I volti nascosti sono divertissement, capricci, si obietterà, anche se si trovano in autori come Leonardo (che li teorizza), Piero di Cosimo e Dürer; tuttavia suscitano inquietudine e forse paura. Nella mostra dedicata al Giorgione a cinquecento anni dalla morte, solo in riferimento al Tramonto si fa prudente accenno a una figura dissimulata nella roccia: e questo è un autore che ha nascosto volti con costanza, soprattutto lì dove apparentemente non accade nulla e dovrebbe regnare la pura descrizione della natura e del paesaggio.
Più facile l’interpretazione di un altro ritrovamento nel Bacco di Caravaggio. Qui non c’è spazio per l’inquietudine, grazie a una riflettografia multispettrale a infrarossi: “Nella caraffa alla destra di Bacco – sostiene Mina Gregori – Caravaggio dipinse la sagoma di un personaggio in posizione eretta, con un braccio sporgente in avanti verso un cavalletto da pittore con sopra una tela. Di questa sagoma sono distinguibili i lineamenti del volto, in particolare naso e occhi. Per me è il suo autoritratto mentre stava dipingendo”.
Grande l’eco della scoperta, ma gli autoritratti clandestini, seppur piccoli e dissimulati, in epoca moderna sono frequenti. Indimenticabile quello del Mantegna (brillante nasconditore di volti nell’effimero delle nuvole) dissimulato nella finta tappezzeria della Camera Picta nel castello di San Giorgio a Mantova, e individuato anch’esso in tempi non lontani.

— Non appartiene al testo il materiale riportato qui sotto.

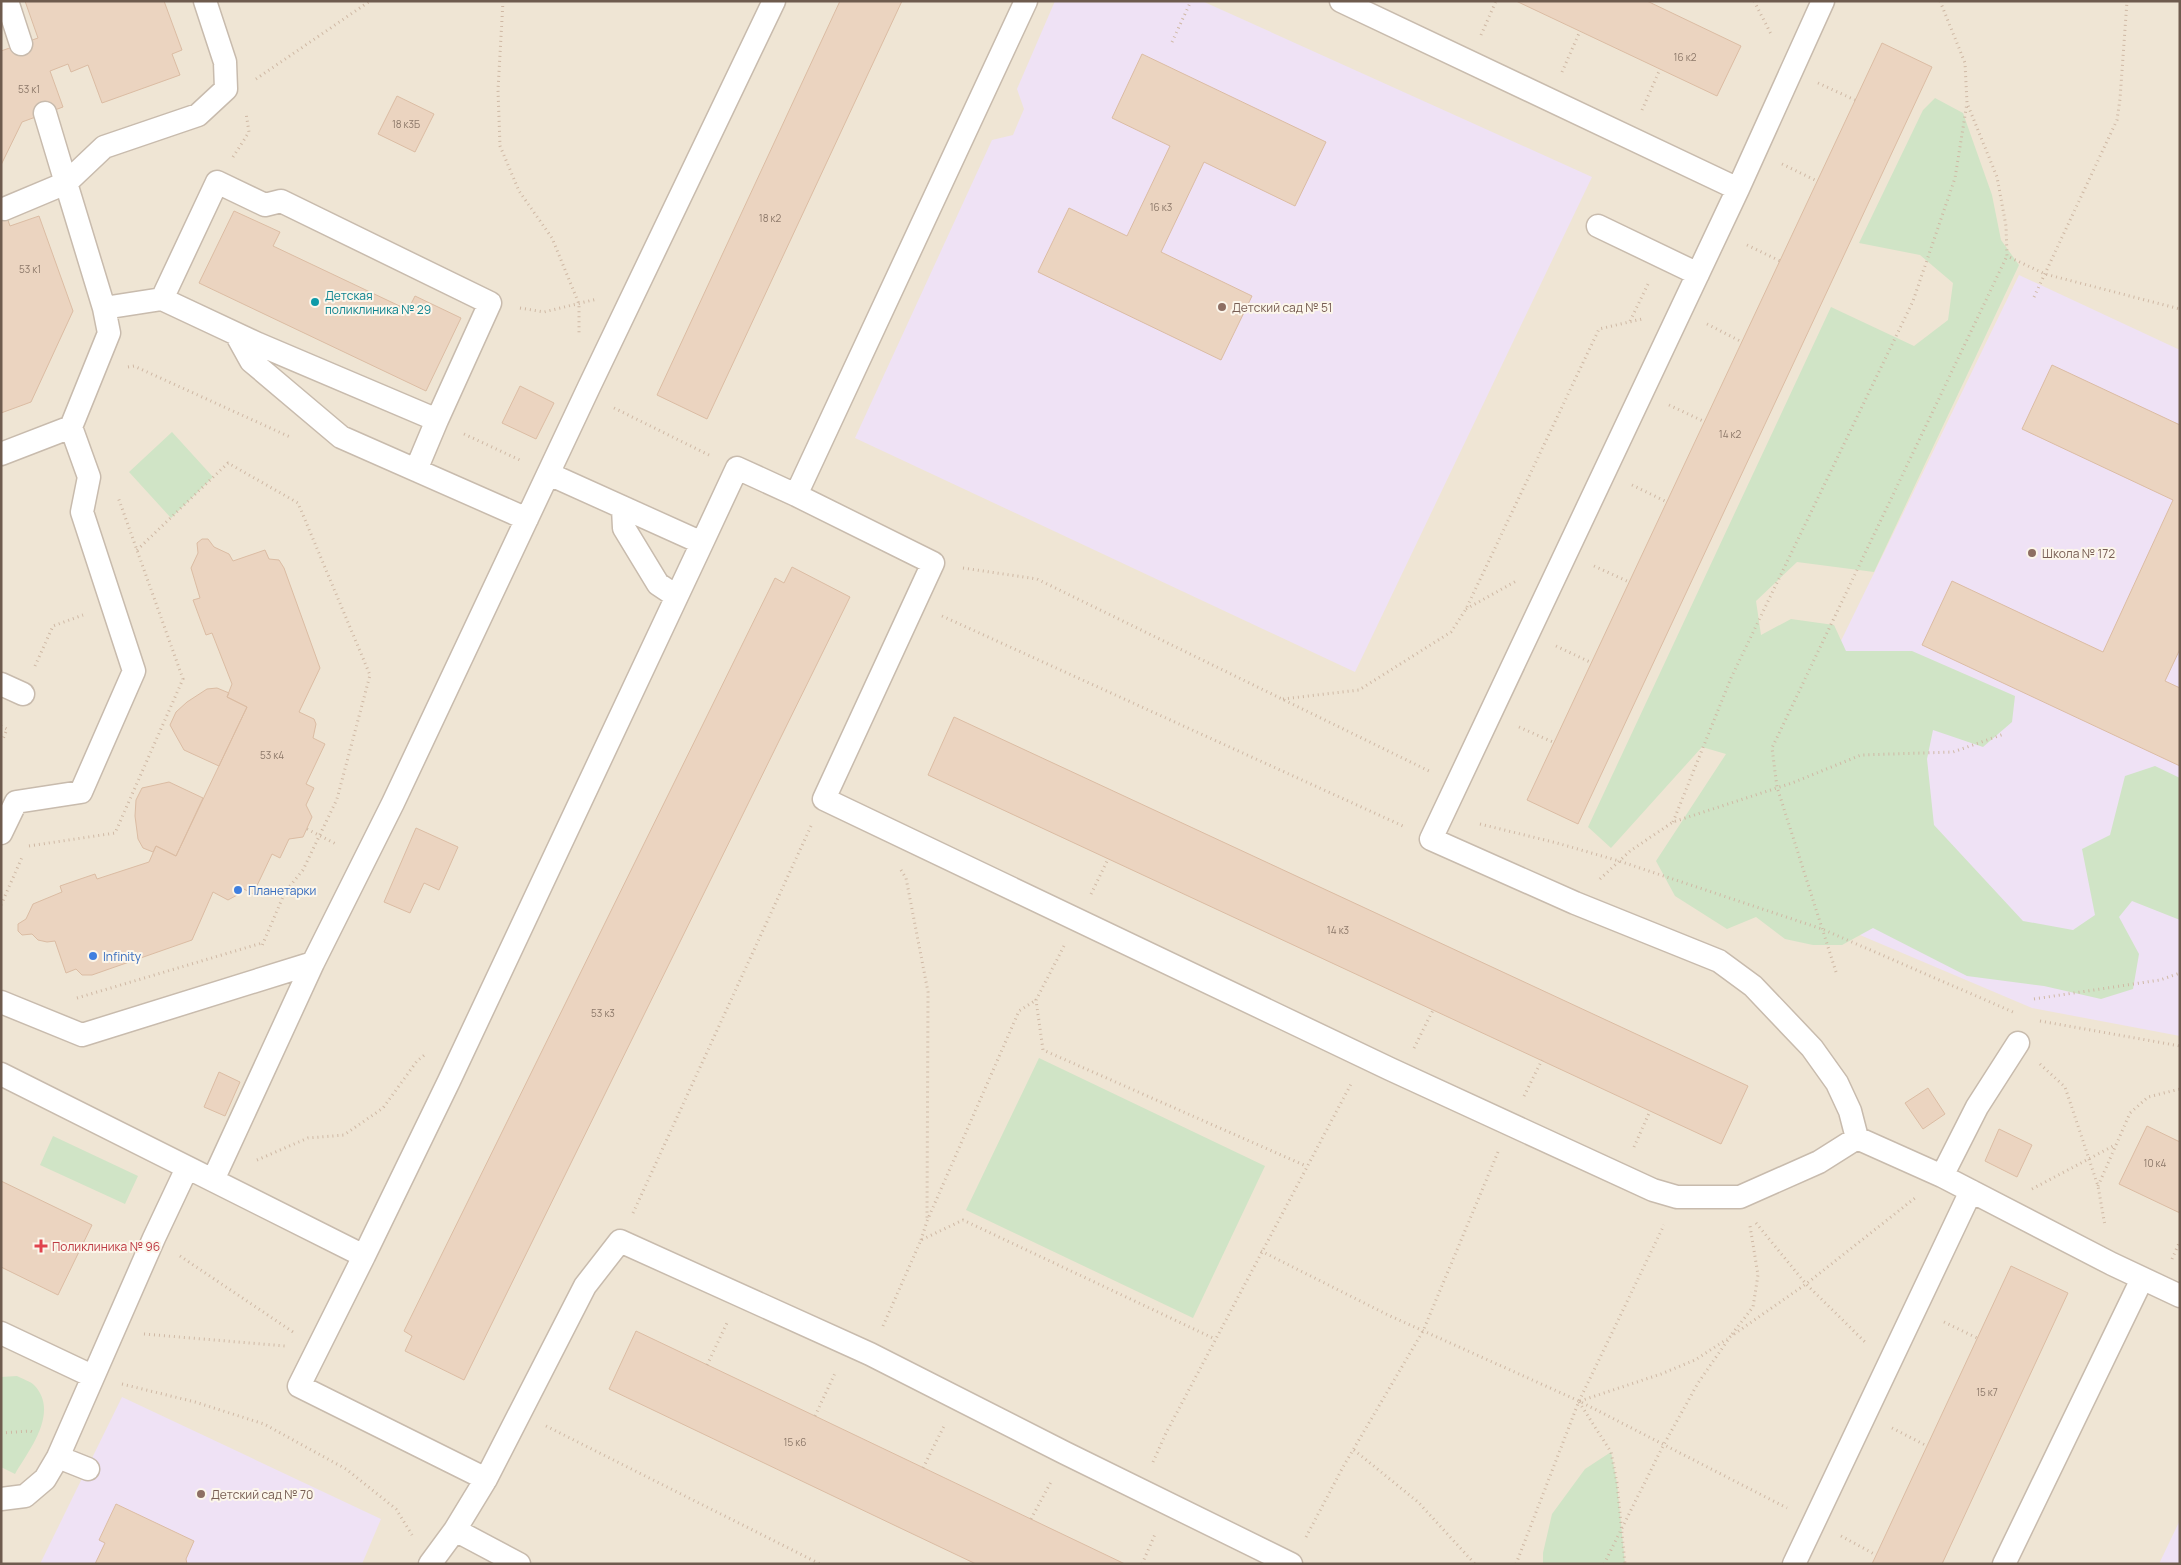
<svg xmlns="http://www.w3.org/2000/svg" width="2181" height="1565" font-family="Manrope,sans-serif">
<rect width="100%" height="100%" fill="#f9f2e5"/>
<!-- residential -->
<path fill="#efe5d4" d="M1,1H2180V1564H1Z"/>
<!-- education -->
<path fill="#efe2f5" d="M1055,1H1202L1592,177L1355,672L855,438L992,140L1013,135L1018,123L1024,109L1017,89Z
M2019,275L2180,350V1036L2032,1008L1834,924L1785,756Z
M122,1397L381,1519L362,1564H40Z
M2180,1520V1564H2159Z"/>
<!-- green -->
<path fill="#d0e4c6" d="M1935,98L1963,113L1992,195L2001,240L2019,265L1874,572L1797,562L1756,601L1761,635L1791,619L1834,625L1846,651H1912L2015,696L2012,722L1983,747L1933,730L1927,759L1934,825L2023,921L2073,930L2095,915L2082,849L2110,835L2125,776L2155,766L2180,778V920L2132,901L2119,917L2139,954L2133,989L2101,999L2044,986L1967,976L1873,928L1842,945H1813L1785,939L1756,917L1727,929L1675,896L1656,861L1726,754L1702,747L1611,848L1588,827L1831,307L1914,346L1948,320L1953,283L1920,255L1859,243L1923,110Z
M172,432L213,477L171,518L129,472Z
M1039,1058L1265,1166L1193,1318L966,1210Z
M53,1136L138,1176L125,1204L40,1165Z
M17,1376C22,1379 30,1381 34,1385C60,1412 29,1450 15,1474L1,1467V1377Z
M1611,1452L1617,1483L1625,1564H1543V1553L1552,1514L1585,1469Z"/>
<!-- building -->
<path fill="#ebd4c0" stroke="#dbbca3" d="M25,1H164L182,50L172,54L180,75L102,103L88,65L71,72L68,64L50,71L63,107L22,122L1,165V51L38,38Z
M840,1H902L707,419L657,395Z
M1516,1H1647L1741,46L1717,96Z
M1882,43L1932,67L1578,824L1527,800Z
M1142,54L1326,142L1295,206L1204,162L1161,252L1252,296L1221,360L1038,272L1069,208L1127,236L1170,146L1112,118Z
M397,96L434,114L415,152L378,134Z
M1,201L10,226L39,216L73,311L31,402L1,413Z
M234,211L280,232L273,246L408,310L415,296L461,318L426,391L199,283Z
M2052,365L2180,425V649L2165,681L2180,688V766L1922,645L1952,581L2103,652L2173,500L2022,429Z
M520,386L554,403L536,439L502,423Z
M202,539H208L214,547L229,554L233,561L265,550L269,559L279,560L284,568L320,668L299,712L314,719L316,724L313,738L325,744L306,784L314,788L306,805L312,817L303,837L289,839L280,858L272,854L253,894L242,888L239,894L228,900L213,892L192,940L92,975H82L76,969L66,973L55,941L47,942L38,940L32,934L22,935L18,931V924L26,919L33,904L62,892L60,886L95,874L97,879L149,862L156,846L176,856L247,707L227,697L232,684L212,633L206,635L193,600L200,598L191,568L198,553L197,543Z
M792,567L850,597L464,1380L405,1351L412,1336L404,1331L775,578L784,583Z
M217,688L229,693L227,697L247,707L219,766L184,750L170,725L176,712L187,702L207,689Z
M954,717L1748,1086L1721,1144L928,775Z
M169,782L203,798L176,856L156,846L153,852L143,848L138,839L135,816L136,800L142,788Z
M416,828L458,847L439,890L424,883L410,913L384,902Z
M219,1072L240,1082L225,1116L204,1107Z
M1928,1088L1945,1114L1923,1129L1905,1103Z
M2147,1126L2180,1142V1213L2119,1184Z
M1999,1129L2032,1145L2017,1177L1985,1161Z
M1,1181L92,1225L58,1295L1,1267Z
M2011,1266L2068,1293L1942,1564H1872Z
M636,1331L815,1416L1125,1564H976L896,1526L609,1389Z
M116,1504L194,1541L186,1559L187,1564H95L105,1543L99,1540Z"/>
<g fill="none" stroke-linecap="round" stroke-linejoin="round">
<!-- lane casing -->
<g stroke="#c8bbad" stroke-width="25">
<path id="lane" d="M7,1L21,44
M1341,1L1738,189
M1823,1L1738,189L1431,839L1575,903L1719,961L1753,986L1812,1048L1837,1083L1850,1111L1857,1138
M4,209L66,183L45,113
M1598,226L1698,274
M104,308L162,299L217,182L265,205L281,201L490,303L437,420L258,344L162,299
M236,334L251,361L341,437L527,519
M1,454L71,427L109,333L104,308L66,183L104,147L198,115L226,89L225,62L205,1
M416,470L437,420
M549,474L702,543L737,468L796,495L933,563L824,799L1390,1069L1653,1190L1677,1197H1740L1819,1162L1857,1138L1942,1176L2112,1264L2180,1296
M796,495L1026,1
M623,508L624,528L658,584L676,596
M1,684L23,694
M1,833L16,802L81,792L134,671L82,512L89,477L71,427
M1,1002L82,1035L313,963
M1,1074L364,1256L299,1386L486,1479
M1942,1176L1977,1107L2018,1043
M213,1180L313,963L393,803L589,387L774,1
M364,1256L449,1081L702,543
M1,1333L92,1376
M58,1457L88,1469
M1,1499L25,1496L45,1479L58,1457L154,1238L187,1168
M455,1530L519,1564
M430,1564L455,1530L486,1479L585,1286L620,1241L870,1354L1065,1453L1291,1564
M1794,1564L1971,1191
M2004,1564L2142,1279"/>
</g>
<!-- path -->
<path stroke="#cfb8a4" stroke-width="3" stroke-dasharray="1 4" stroke-linecap="butt" d="M503,1L498,90L500,146L519,191L552,238L579,304V333
M1754,1L1772,36
M1940,1L1965,63L1967,103L1997,177L2006,226L2007,256L2045,274L2180,309
M1481,35L1496,1
M1172,42L1191,1
M1562,72L1580,31
M256,79L370,1
M1818,83L1855,100
M1642,110L1660,69
M233,157L249,132L246,113
M1782,164L1817,181
M1747,245L1780,261
M2034,297L2117,120L2120,99L2127,1
M520,308L544,312L597,299
M1630,321L1648,284
M1707,324L1742,342
M128,367L134,366L290,437
M1669,405L1705,422
M614,408L709,455
M464,434L522,461
M1632,485L1667,502
M137,550L228,463L298,503L370,675L337,799L303,870L285,892L261,948
M1594,566L1629,582
M963,568L1037,579L1429,771
M1466,609L1518,580
M942,616L1403,826
M1556,646L1592,663
M35,666L53,626L83,615
M1283,699L1359,690L1451,632L1466,609L1599,329L1642,319
M1,726L7,729L3,739
M1519,727L1555,743
M1673,822L1731,678L1913,301L1955,178L1967,103
M1480,824L1557,843L1619,861L1822,929L2013,1012
M307,829L338,845
M29,846L115,833L183,679L118,497
M901,870L906,878L928,992L927,1221
M1600,879L1630,851L1673,822L1792,783L1861,755L1953,752L2004,734
M1091,894L1108,859
M1,905L23,855
M1064,946L1036,1000L1043,1050L1306,1166
M1836,972L1777,787L1772,748L2007,256
M77,998L262,943
M2034,999L2160,980L2180,973
M2040,1021L2180,1046
M1414,1048L1433,1010
M2040,1064L2065,1087L2098,1186L2105,1226
M1524,1096L1542,1060
M1634,1147L1650,1111
M257,1160L308,1138L344,1135L383,1108L417,1061L427,1053
M2098,1186L2130,1113L2148,1097L2180,1089
M2032,1189L2115,1145
M633,1213L811,826
M1756,1223L1806,1284L1865,1342
M921,1240L927,1221L1019,1011L1036,1000
M1261,1251L1388,1315L1579,1401L1787,1508
M180,1256L293,1332
M2172,1259L2180,1241
M1944,1322L1977,1338
M883,1326L921,1240L963,1220L1215,1339
M144,1334L285,1346
M1732,1334L1753,1307L1758,1275L1750,1226
M707,1365L727,1323
M122,1384L195,1402L264,1424L346,1469L396,1509L412,1535
M1580,1401L1661,1374L1695,1360L1727,1339
M1579,1402L1611,1452L1617,1483L1625,1564
M815,1416L836,1371
M546,1426L820,1564
M1892,1428L1927,1446
M1,1433L30,1431L35,1433
M1354,1450L1418,1502L1475,1564
M1153,1462L1166,1433L1351,1084
M923,1468L944,1426
M1031,1519L1052,1480
M1841,1536L1876,1555
M1306,1537L1343,1467L1423,1331L1498,1152
M1142,1564L1156,1532
M1516,1564L1579,1401L1664,1225
M1604,1564L1663,1446L1698,1383L1730,1337L1806,1284L1915,1198"/>
<!-- lane -->
<use href="#lane" stroke="#fff" stroke-width="22"/>
</g>
<!-- markers -->
<circle fill="#0f9aa8" stroke="#fcf6eb" stroke-width="2" cx="315" cy="302" r="5"/>
<g fill="#8d6e63" stroke="#fcf6eb" stroke-width="2">
<circle cx="1222" cy="307" r="5"/>
<circle cx="2032" cy="553" r="5"/>
<circle cx="201" cy="1494" r="5"/>
</g>
<g fill="#3f7fe0" stroke="#fcf6eb" stroke-width="2">
<circle cx="238" cy="890" r="5"/>
<circle cx="93" cy="956" r="5"/>
</g>
<path fill="#e0444e" stroke="#fcf6eb" stroke-width="2" d="M38.5 1238.5h5v5h5v5h-5v5h-5v-5h-5v-5h5z"/>
<g text-anchor="middle" dominant-baseline="central" stroke-width="4" stroke-linejoin="round" paint-order="stroke">
<!-- number labels -->
<g font-size="10" fill="#8d796a">
<text x="1685" y="57">16 к2</text>
<text x="29" y="89">53 к1</text>
<text x="406" y="124">18 к3Б</text>
<text x="1161" y="207">16 к3</text>
<text x="770" y="218">18 к2</text>
<text x="30" y="269">53 к1</text>
<text x="1730" y="434">14 к2</text>
<text x="272" y="755">53 к4</text>
<text x="1338" y="930">14 к3</text>
<text x="603" y="1013">53 к3</text>
<text x="2155" y="1163">10 к4</text>
<text x="1987" y="1392">15 к7</text>
<text x="795" y="1442">15 к6</text>
</g>
<!-- culture labels -->
<g font-size="12" fill="#0d838f" stroke="#fcf6eb" text-anchor="start">
<text x="325" y="295">Детская<tspan x="325" dy="14">поликлиника № 29</tspan></text>
</g>
<!-- education labels -->
<g font-size="12" fill="#785e54" stroke="#fcf6eb" text-anchor="start">
<text x="1232" y="307">Детский сад № 51</text>
<text x="2042" y="553">Школа № 172</text>
<text x="211" y="1494">Детский сад № 70</text>
</g>
<!-- shop labels -->
<g font-size="12" fill="#366cbe" stroke="#fcf6eb" text-anchor="start">
<text x="248" y="890">Планетарки</text>
<text x="103" y="956">Infinity</text>
</g>
<!-- health labels -->
<g font-size="12" fill="#be3a42" stroke="#fcf6eb" text-anchor="start">
<text x="52" y="1246">Поликлиника № 96</text>
</g>
</g>
<!-- border -->
<rect width="2181" height="1565" fill="none" stroke="#6e5b4e" stroke-width="5"/>
</svg>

Comunque l’autoritrarsi non “autorizzato”, quasi a dire “non sono un intruso, bensì l’autore”, è un espediente giunto fino a noi, se solo si pensa che nel dicembre scorso il designer Marcel Wanders ha scolpito il proprio volto stilizzato sullo stelo di una nuova linea di bicchieri realizzati per Baccarat.
Insomma, effigi a imperitura memoria, esattamente quanto non si potrebbe dire di un’altra scoperta del 2008. Alle Scuderie del Quirinale di Roma viene allestita una mostra su Giovanni Bellini, e nelle finte specchiature marmoree di uno dei due pilastri della Pala di Pesaro è possibile osservare alcuni curiosi profili caricaturali e grotteschi. Epperò son poca cosa.
In definitiva, uno stupore che si rinnova attraverso i secoli. Come sostiene Enrico Castelli, i volti che popolano i quadri “si nascondono per essere cercati”.